(Stored data entries)
=== Begin Enclosure ===

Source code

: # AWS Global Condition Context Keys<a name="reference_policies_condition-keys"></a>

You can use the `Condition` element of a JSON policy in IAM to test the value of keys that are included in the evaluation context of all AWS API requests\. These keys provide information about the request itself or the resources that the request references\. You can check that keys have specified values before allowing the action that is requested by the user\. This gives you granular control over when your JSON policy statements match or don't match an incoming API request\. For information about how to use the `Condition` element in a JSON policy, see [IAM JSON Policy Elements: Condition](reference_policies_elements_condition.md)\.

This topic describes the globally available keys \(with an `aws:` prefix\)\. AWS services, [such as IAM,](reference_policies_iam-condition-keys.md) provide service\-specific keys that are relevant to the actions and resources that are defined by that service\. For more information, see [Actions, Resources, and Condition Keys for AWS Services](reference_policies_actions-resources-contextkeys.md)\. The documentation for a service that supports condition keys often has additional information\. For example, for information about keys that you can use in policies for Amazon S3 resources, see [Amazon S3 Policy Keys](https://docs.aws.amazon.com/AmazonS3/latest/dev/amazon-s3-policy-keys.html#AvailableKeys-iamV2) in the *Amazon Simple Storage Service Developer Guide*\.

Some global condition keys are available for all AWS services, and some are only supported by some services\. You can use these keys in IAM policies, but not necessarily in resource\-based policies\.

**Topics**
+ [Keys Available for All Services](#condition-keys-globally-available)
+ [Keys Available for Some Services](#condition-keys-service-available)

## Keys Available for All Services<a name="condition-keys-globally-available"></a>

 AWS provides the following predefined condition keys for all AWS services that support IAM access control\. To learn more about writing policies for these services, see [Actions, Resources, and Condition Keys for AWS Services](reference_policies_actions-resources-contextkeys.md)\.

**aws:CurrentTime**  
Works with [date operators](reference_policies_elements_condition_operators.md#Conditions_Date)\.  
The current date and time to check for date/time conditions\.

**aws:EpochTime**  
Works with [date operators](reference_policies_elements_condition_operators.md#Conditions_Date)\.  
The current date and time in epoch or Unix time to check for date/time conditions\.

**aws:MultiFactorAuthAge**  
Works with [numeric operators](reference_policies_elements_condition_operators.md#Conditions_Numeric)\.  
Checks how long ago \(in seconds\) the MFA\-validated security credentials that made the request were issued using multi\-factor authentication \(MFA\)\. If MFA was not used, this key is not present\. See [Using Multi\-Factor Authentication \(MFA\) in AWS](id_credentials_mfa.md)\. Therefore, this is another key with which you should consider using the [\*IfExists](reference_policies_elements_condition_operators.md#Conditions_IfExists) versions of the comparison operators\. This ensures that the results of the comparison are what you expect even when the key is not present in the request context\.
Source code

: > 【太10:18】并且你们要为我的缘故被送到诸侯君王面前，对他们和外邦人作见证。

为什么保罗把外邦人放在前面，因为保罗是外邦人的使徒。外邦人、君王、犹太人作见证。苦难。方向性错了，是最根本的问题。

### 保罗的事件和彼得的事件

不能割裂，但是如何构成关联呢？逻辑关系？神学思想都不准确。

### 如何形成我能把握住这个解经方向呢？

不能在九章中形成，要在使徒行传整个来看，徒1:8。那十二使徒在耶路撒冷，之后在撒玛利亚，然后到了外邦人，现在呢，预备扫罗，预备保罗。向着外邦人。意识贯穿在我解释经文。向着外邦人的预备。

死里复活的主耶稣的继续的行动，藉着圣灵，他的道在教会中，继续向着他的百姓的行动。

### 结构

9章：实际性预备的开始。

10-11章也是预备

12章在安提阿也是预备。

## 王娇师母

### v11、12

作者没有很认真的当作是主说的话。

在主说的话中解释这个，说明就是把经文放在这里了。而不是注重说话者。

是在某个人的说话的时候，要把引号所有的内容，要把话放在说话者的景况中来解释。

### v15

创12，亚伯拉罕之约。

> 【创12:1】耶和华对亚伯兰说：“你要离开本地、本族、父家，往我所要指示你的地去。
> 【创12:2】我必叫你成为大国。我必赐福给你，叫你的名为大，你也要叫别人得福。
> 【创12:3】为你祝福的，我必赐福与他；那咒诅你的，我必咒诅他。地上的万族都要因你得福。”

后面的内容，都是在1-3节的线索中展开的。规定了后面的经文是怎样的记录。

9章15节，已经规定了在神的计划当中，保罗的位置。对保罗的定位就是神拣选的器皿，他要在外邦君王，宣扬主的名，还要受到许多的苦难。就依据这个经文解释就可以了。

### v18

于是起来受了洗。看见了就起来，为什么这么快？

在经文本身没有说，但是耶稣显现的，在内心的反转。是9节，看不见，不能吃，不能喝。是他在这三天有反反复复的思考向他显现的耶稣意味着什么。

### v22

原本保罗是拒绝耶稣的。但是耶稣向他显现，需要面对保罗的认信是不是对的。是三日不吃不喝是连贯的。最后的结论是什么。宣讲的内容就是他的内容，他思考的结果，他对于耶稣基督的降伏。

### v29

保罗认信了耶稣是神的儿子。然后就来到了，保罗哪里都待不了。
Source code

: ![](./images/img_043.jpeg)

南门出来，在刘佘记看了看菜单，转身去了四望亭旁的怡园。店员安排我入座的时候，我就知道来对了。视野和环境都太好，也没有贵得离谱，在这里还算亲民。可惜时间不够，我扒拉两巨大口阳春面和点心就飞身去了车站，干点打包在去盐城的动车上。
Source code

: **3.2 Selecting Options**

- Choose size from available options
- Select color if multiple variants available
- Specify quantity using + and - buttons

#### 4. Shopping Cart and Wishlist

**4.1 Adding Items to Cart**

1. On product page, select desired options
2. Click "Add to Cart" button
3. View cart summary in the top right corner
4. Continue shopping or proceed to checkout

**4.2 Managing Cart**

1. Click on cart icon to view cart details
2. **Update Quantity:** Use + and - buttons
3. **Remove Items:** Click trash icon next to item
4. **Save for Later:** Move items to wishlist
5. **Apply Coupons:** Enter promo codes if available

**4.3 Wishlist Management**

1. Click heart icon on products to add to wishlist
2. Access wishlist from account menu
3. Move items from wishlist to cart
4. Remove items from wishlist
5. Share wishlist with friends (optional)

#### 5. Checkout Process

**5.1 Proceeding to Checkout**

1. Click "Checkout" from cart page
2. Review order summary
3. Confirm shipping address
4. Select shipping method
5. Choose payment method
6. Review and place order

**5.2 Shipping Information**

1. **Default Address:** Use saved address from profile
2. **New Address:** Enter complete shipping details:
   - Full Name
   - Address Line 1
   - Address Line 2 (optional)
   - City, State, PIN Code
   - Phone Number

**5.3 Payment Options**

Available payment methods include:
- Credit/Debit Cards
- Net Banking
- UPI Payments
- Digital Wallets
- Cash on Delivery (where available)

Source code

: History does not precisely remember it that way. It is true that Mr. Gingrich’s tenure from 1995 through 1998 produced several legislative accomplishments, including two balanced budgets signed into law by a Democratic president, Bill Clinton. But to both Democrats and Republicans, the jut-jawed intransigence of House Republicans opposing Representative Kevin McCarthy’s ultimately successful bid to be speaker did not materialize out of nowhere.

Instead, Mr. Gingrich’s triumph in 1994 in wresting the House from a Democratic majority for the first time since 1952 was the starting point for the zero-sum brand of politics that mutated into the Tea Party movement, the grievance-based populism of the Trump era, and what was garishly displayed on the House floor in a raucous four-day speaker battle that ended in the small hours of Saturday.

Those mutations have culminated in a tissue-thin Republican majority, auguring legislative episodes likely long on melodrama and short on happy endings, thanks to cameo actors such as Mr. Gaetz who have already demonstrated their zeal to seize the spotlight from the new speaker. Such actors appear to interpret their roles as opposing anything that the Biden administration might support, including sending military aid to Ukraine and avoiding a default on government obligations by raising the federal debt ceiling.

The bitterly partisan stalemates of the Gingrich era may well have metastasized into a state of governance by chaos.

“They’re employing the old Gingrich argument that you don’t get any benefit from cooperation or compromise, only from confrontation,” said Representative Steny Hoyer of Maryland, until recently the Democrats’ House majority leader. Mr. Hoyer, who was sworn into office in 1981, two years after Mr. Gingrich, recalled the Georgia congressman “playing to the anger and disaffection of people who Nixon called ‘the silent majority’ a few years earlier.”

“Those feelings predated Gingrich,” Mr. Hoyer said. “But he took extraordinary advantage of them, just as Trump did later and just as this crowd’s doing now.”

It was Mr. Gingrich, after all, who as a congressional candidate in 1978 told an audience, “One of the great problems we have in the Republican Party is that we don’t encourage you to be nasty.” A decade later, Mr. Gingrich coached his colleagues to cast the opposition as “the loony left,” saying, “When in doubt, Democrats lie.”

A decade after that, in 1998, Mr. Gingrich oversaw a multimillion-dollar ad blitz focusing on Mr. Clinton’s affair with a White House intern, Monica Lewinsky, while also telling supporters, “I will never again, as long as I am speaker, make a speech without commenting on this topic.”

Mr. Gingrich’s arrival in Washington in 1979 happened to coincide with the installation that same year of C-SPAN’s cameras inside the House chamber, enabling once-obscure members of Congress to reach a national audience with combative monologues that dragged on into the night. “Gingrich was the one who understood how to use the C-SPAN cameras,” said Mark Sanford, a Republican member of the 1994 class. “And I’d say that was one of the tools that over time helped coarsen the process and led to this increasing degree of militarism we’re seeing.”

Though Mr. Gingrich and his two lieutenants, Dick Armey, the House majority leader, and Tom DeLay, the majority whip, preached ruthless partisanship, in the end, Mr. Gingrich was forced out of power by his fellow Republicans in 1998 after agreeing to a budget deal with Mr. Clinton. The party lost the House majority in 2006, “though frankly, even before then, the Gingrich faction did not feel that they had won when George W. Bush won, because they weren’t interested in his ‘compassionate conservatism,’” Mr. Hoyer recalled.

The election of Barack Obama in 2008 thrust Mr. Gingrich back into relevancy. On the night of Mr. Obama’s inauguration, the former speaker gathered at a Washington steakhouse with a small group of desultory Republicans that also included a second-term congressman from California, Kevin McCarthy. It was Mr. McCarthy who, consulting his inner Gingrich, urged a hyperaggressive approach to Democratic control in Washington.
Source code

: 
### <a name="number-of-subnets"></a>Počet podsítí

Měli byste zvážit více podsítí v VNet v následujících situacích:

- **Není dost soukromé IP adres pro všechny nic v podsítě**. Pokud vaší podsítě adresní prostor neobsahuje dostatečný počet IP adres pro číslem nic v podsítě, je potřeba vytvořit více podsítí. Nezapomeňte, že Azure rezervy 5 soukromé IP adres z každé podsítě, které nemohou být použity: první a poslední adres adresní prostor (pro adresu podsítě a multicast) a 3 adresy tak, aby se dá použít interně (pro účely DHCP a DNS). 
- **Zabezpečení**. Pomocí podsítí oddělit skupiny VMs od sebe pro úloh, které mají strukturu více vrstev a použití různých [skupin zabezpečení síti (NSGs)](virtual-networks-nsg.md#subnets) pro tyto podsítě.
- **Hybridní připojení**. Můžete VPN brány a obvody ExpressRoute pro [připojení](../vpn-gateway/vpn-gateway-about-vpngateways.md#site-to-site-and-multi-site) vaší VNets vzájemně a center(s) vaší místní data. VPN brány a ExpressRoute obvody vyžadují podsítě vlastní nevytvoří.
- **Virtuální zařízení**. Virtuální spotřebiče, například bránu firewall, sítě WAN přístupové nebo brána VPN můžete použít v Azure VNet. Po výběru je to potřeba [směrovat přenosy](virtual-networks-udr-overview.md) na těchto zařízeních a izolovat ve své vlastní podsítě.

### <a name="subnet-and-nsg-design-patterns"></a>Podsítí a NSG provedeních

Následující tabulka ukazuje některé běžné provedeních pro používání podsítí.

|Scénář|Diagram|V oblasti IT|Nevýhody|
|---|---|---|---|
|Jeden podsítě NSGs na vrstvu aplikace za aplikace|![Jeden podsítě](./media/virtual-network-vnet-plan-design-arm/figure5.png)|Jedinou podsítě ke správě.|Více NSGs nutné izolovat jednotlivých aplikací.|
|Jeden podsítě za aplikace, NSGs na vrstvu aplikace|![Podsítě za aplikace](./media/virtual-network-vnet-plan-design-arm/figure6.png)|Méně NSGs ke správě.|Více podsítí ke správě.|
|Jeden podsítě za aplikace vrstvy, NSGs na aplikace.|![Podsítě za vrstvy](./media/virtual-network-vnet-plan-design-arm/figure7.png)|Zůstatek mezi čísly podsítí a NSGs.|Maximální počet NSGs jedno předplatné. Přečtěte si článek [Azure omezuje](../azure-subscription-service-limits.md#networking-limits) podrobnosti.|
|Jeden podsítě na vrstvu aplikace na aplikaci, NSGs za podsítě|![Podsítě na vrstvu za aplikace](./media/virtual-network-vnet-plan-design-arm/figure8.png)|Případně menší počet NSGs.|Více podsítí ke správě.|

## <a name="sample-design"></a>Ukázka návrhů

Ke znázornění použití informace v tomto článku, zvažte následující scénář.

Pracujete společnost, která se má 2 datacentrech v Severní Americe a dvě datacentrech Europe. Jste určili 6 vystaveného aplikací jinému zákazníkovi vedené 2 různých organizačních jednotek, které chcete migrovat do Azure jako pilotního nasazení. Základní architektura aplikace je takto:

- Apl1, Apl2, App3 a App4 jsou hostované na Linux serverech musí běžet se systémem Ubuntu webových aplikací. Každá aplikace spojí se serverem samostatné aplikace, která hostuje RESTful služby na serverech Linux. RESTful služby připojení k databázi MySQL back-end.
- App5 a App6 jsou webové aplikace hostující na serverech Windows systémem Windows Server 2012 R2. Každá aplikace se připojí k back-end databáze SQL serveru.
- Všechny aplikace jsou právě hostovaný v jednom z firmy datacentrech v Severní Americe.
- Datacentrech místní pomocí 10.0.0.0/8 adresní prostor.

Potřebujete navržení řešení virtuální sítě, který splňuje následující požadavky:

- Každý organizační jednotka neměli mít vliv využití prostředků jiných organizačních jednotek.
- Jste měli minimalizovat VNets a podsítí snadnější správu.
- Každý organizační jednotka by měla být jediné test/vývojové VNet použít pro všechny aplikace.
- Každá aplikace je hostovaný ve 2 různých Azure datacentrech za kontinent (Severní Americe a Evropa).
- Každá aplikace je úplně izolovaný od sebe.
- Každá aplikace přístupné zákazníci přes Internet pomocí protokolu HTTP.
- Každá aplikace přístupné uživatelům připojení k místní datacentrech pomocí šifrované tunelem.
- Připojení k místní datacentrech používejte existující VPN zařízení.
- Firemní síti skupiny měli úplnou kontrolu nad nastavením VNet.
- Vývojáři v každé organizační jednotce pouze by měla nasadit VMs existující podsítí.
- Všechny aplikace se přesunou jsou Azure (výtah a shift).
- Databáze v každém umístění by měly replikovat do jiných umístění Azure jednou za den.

=== End Enclosure ===

## Task objective
Report the number of lines in the records above that include "přístupné", leaving out any other words.

## Response
2